- **PROBLEM DESCRIPTION**
Below are records that hold pictures; write out only the lines from their start through the line with "root of tail: (236, 368)", exactly, and drop the pictures.

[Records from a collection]
• • • • • • •
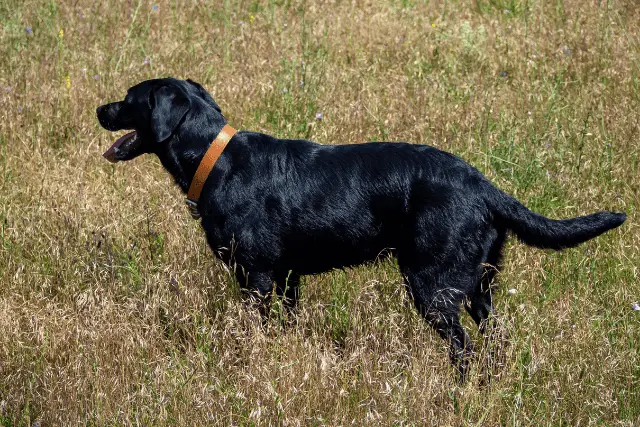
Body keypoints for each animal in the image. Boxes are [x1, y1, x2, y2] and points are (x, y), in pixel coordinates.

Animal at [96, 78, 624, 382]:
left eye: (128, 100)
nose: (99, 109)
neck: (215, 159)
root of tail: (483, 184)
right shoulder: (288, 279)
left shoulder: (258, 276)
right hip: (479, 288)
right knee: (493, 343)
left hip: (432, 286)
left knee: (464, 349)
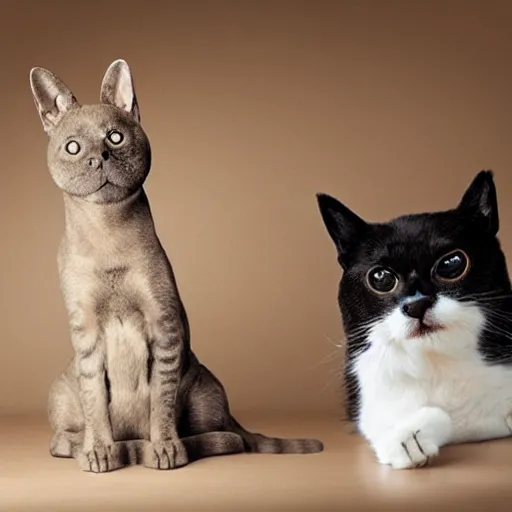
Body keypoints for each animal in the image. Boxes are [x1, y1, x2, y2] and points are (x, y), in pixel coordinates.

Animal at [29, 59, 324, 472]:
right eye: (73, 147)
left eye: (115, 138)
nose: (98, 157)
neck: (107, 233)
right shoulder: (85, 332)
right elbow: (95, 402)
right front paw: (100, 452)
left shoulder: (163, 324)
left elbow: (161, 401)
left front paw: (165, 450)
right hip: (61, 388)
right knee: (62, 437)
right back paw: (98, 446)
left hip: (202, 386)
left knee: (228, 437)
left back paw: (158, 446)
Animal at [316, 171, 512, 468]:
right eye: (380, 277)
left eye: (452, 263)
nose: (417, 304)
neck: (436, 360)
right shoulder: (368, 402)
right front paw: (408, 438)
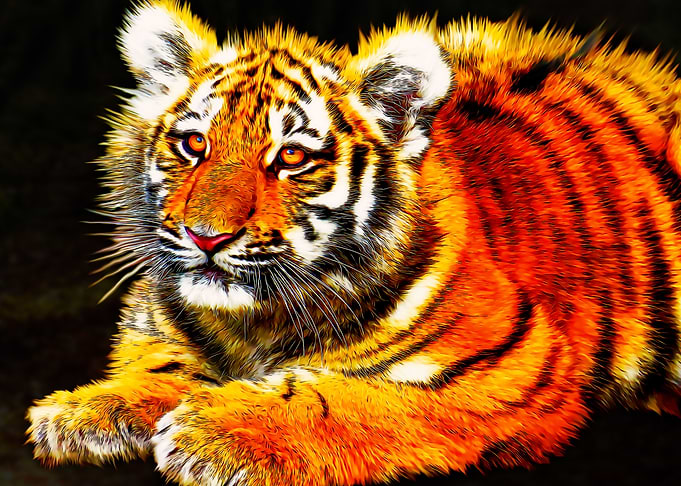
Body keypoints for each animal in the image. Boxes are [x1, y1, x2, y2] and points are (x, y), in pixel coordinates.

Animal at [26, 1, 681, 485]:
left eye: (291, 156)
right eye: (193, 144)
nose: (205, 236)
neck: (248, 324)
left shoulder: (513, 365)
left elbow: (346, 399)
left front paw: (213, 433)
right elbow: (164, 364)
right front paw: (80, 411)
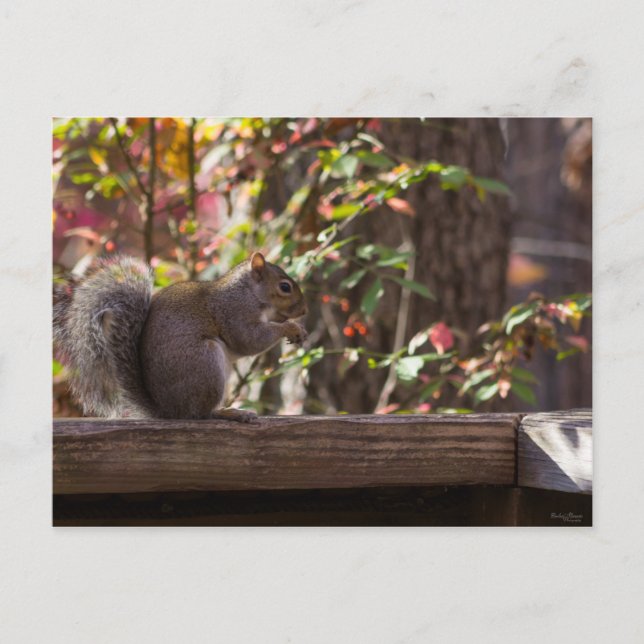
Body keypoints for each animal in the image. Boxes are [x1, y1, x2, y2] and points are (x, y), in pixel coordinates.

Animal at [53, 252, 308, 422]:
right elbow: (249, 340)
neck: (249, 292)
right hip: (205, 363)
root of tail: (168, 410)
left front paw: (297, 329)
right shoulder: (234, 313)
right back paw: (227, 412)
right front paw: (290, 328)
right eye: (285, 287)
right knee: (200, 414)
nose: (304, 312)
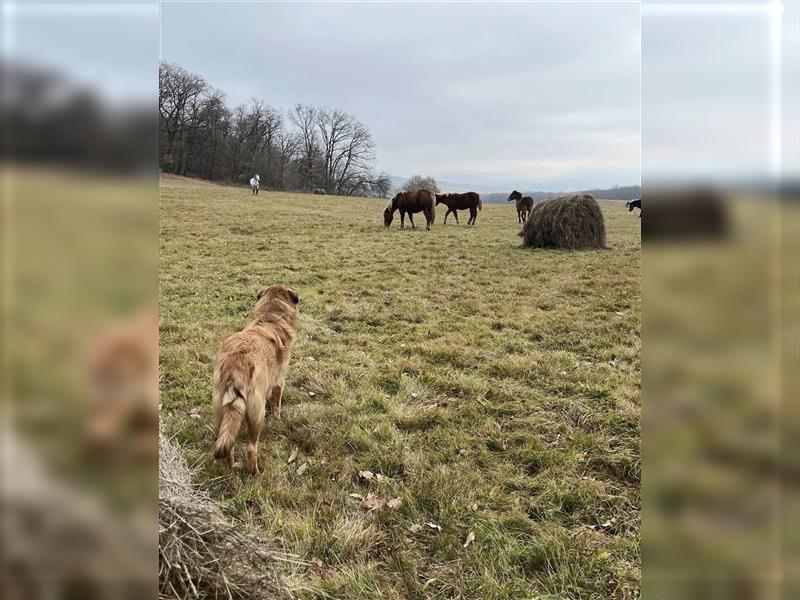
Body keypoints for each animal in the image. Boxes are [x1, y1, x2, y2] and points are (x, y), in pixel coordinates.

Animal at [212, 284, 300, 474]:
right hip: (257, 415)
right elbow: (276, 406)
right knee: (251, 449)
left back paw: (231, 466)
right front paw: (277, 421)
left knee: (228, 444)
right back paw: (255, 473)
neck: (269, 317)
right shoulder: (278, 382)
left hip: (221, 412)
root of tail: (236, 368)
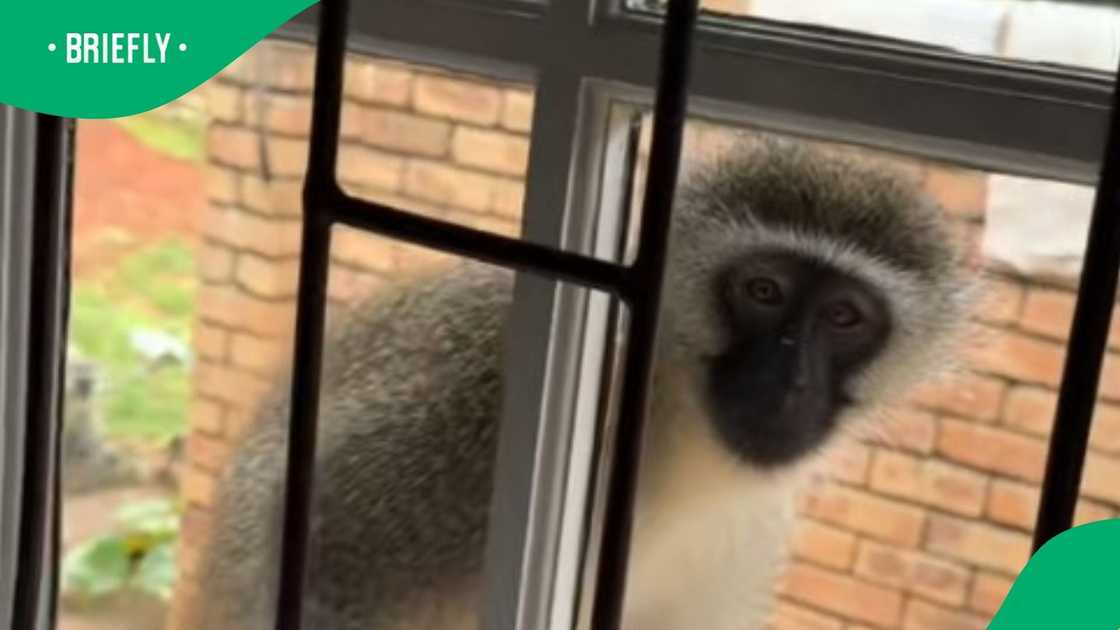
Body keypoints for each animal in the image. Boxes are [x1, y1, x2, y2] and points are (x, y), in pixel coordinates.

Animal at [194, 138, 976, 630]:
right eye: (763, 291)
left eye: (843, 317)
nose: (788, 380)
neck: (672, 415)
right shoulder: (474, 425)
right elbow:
• • • • • • •
- **SOLUTION**
Body keypoints for each animal in the image. Boxes are [x1, y1, x2, y2] and points are (x, y), in pixel coordinates.

Animal at [96, 78, 624, 382]:
left eye: (128, 100)
nose: (99, 109)
neck: (215, 159)
root of tail: (483, 184)
right shoulder: (288, 279)
left shoulder: (258, 276)
right hip: (479, 288)
right knee: (493, 343)
left hip: (432, 286)
left knee: (464, 349)
Body keypoints for each animal in the image. Boxes are [x1, y1, x2, y2] and points are (x, y), in pixel coordinates.

Animal at [29, 59, 324, 472]:
right eye: (73, 147)
left eye: (115, 138)
nose: (98, 157)
neck: (107, 233)
right shoulder: (85, 332)
right elbow: (95, 402)
right front paw: (100, 452)
left shoulder: (163, 324)
left elbow: (161, 401)
left front paw: (165, 450)
right hip: (61, 388)
right knee: (62, 437)
right back paw: (98, 446)
left hip: (202, 386)
left knee: (228, 437)
left back paw: (158, 446)
Animal at [316, 171, 512, 468]:
right eye: (380, 277)
left eye: (452, 263)
nose: (417, 304)
neck: (436, 360)
right shoulder: (368, 402)
right front paw: (408, 438)
Body keypoints for each animal in the image. Boxes are [x1, y1, x2, y2] and points are (x, y), in pixel coordinates.

Animal at [26, 1, 681, 485]:
left eye: (291, 156)
right eye: (193, 144)
nose: (205, 236)
neck: (248, 324)
left shoulder: (513, 365)
left elbow: (346, 399)
left front paw: (213, 433)
right elbow: (164, 364)
right front paw: (80, 411)
Body keypoints for each animal in the image. Boxes are [x1, y1, x2, y2] and points are (x, y), in pixel coordinates.

Animal at [53, 252, 308, 422]:
right elbow: (249, 340)
neck: (249, 292)
right hip: (205, 363)
root of tail: (168, 410)
left front paw: (297, 329)
right shoulder: (234, 313)
right back paw: (227, 412)
right front paw: (290, 328)
right eye: (285, 287)
right knee: (200, 414)
nose: (304, 312)
Body keypoints for each animal in the image. Boxes are [x1, y1, x2, y2] and points are (x, y), in pixel coordinates.

Animal at [212, 284, 300, 474]:
right hip: (257, 415)
right elbow: (276, 406)
right knee: (251, 449)
left back paw: (231, 466)
right front paw: (277, 421)
left knee: (228, 444)
right back paw: (255, 473)
neck: (269, 317)
right shoulder: (278, 382)
left hip: (221, 412)
root of tail: (236, 368)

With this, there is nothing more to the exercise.